Stacy Lewis gets stiff challenge but hangs on to win HSBC Women's Champions.

Lewis entered the final round of the HSBC Women’s Champions tied with Na Yeon Choi. Lewis, the 2012 LPGA Player of the Year, had begun to pull away after a 3-under-par 33 on the front nine that included an eagle at the par-5 seventh and a birdie at No. 9. She bogeyed Nos. 15 and 17 on the back.

The final round was the first time all week that Lewis played the 18th as a two-shot hole. That decision came after watching compatriot Paula Creamer, who eventually finished third, pull driver.

“I saw where Paula Creamer hit her drive past the bunker and I turned to my caddie, and we both at the same time said driver, and I let it rip and that thing got so far down there,” Lewis said.

Lewis reached the green in two then faced a long eagle putt, which she left about 10 feet short of the hole. Choi could have holed a 12-footer for birdie that would have meant a playoff if Lewis didn’t make birdie. Choi, however, missed and so did Lewis, who then tapped in for a par, a final-round 71 and her sixth career victory.

“The last four or five holes, I was pretty nervous. I’m not going to lie,” Lewis said. “That golf course is hard, and it can jump up and get you at any second, and to have to play with two great players on your tail all day, and they played unbelievable, and none of us really we just couldn’t get any putts to fall on the back nine.\

"I don’t know what it was. Edges just seemed a little bit tighter. Paula (Creamer) had a couple on the edge.

“I don’t know, I just played hard and put my head down and tried to make as many putts as I could, and, fortunately I came away with the win.”

Lewis’ caddie Travis Wilson also was recognized this week as the HSBC Women’s Champions Caddie of the Year. Wilson and Lewis have been together since Lewis joined the LPGA Tour in 2009.

“He helped me a lot today, and he’s worked hard at it,” Lewis said. “You know, I’m just glad that he got recognized by the rest of the players and the caddies. To be recognized by your peers I think is pretty special.”

2. Quick recovery

Creamer’s third-place finish is especially impressive considering she wasn’t even sure she would play until Thursday morning. Creamer was one of three players involved in a car accident Feb. 24 in Thailand, after the LPGA event there. Ai Miyazato withdrew from the HSBC, and Suzann Pettersen finished tied for 32nd.

Since the accident, Creamer has been dealing with a sore neck and right shoulder. She plans to return to her home in Orlando, Fla., before the RR Donnelley LPGA Founders Cup, the next event on the LPGA tour schedule and the first on US soil.

“Geez, this is much more than what I ever expected, and to have a chance and really have a good chance to win this event, it felt good,” Creamer said of the HSBC Women’s Champions. “It was nice to be in contention and have just a good attitude out there. I think that’s the biggest thing that I take away from this week.”

DATA:
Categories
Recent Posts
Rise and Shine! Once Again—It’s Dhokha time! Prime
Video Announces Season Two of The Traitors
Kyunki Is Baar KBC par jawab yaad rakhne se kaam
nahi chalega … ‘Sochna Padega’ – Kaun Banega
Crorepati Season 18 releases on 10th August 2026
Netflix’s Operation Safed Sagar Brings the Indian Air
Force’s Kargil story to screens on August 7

COMPLETE THE FOLLOWING:
[a] How would you render this sentence from the article on the HSBC Women's Champions in Spanish: "Lewis’ caddie Travis Wilson also was recognized this week as the HSBC Women’s Champions Caddie of the Year."
[b] According to the article on the HSBC Women's Champions, in what country did the car accident involving Paula Creamer happen?
[c] Can you carry the article on the HSBC Women's Champions on past its final paragraph?
The listing plays no part in what is asked here.

TASK RESULTS:
[a] El caddie de Lewis, Travis Wilson, también fue reconocido esta semana como el Caddie del Año del HSBC Women’s Champions.

[b] Thailand.

[c]
3. Still knocking on the door

After a triple bogey on the final hole of last week’s Honda LPGA Thailand cost Ariya Jutanugarn her first professional victory, the Thailand native got a second chance in Singapore. Jutanugarn, a 17-year-old playing on the Ladies European Tour this season, played the HSBC on a sponsor exemption this week.

Jutanugarn clung near the top of the leaderboard with opening rounds of 69-66. After closing rounds of 72-71, she finished five shots behind Lewis, in solo fourth.

LEADERBOARD

How did your favorite golfer fare? Visit our LPGA Tour leaderboard.

In only two LPGA Tour starts, Jutanugarn has banked $215,568. Because she is not an LPGA Tour member, she won’t be listed on the LPGA Tour money list.

4. Other youngsters

Two other up-and-coming players whose finishes are worth noting? Jessica Korda and Danielle Kang, who made up the final match at the 2010 US Women’s Amateur. (Kang was the eventual champion there.)

Kang, a rookie in 2012, finished tied for fifth with Korda in Singapore. Both finished at 9-under 279.

It’s only the second top-five finish of Kang’s career, after a tie for third at last year’s Kingsmill Championship. For Korda, a rookie in 2011, it’s the best finish since her first-and-only victory at last year’s ISPS Handa Australian Open.

5. Short shots

• World No. 1 Yani Tseng failed to make up as much ground in the final round this week as she has in the past two LPGA Tour events. Tseng closed in 74 to finish tied for 28th. She shot a final-round 63 last week in Thailand to finish T-3 and final-round 66 in Australia the week before that to finish second.

• Na Yeon Choi also earned a share of second last year at the HSBC Women’s Champions. She finished runner-up to Angela Stanford.